Önce bir hatırlatma sonra yanıt. Önalım hakkının kullanılması için gereken süre bir ay değil üç ay.

Arada önemli bir fark var, ‘okuyucularım yanılmasın’ diye öncelikle bu hususu açıklamak istedim. Şimdi asıl soruya geleyim.

Bir ortağın, hissesini üçüncü bir kişiye satması halinde diğer ortakların bundan haberdar olması elbette mümkün olmaz.

Ancak yasamız buna karşı bir önlem almış ve şöyle diyor: “Yapılan satış alıcı veya satıcı tarafından diğer paydaşlara noter aracılığıyla bildirilir.

Önalım hakkı; satışın hak sahibine bildirildiği tarihin üzerinden üç ay ve her halde satışın üzerinden iki yıl geçmekle düşer.”

Görüldüğü gibi ortakların haberdar olması için kanun alıcıya veya satıcıya durumu noter kanalıyla bildirme mecburiyetini getirmiş.

Ancak bu hususta benim bir eleştirim var. Şayet hiç bildirim yapmadan iki seneyi geçirirseniz, artık önalım hakkını kullanamıyorsunuz.

Yani kötü niyetli alıcı veya satıcı iki seneyi geçirir de bir bildirim yapmazsa haklı çıkıyor.

İşte bunu eleştiriyorum.
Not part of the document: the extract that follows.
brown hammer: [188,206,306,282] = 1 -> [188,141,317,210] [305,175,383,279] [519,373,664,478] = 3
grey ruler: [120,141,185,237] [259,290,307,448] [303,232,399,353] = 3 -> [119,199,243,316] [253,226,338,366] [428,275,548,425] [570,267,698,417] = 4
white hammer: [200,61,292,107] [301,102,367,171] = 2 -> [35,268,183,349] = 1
Bir kimse kanunu ihlal ederek bir hak kazanmamalı. Bu madde 2002 yılında değişmeden önce bu süre 10 yıldı.

10 yıl daha makul bir süre. Bir kimse iki yıl suskun kalıp hiç renk vermeden oturabilir.
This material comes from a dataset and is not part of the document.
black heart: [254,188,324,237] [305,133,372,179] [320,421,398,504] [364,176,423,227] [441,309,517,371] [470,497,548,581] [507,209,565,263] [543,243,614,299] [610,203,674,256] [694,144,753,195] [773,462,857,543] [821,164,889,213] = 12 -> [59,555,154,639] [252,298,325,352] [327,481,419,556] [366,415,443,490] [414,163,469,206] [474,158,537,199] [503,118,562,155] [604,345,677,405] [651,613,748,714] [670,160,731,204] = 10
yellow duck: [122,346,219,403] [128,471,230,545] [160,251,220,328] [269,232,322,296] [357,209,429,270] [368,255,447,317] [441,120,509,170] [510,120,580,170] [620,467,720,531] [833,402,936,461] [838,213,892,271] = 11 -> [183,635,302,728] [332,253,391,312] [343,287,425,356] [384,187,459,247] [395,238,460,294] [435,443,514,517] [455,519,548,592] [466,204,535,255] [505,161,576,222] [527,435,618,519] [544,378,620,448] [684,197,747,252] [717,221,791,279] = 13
Dolayısıyla karşısındakinin yasal hakkını kullanmasını engelleyebilir.

Böylece kötü niyetli kişi önemli bir hak kazanmış olabilir ki hukuk, kötü niyetli kimseleri korumaz. Ama bu maddede koruyor. İşte bu nedenle iki yıllık süre konusuna karşı çıkıyorum.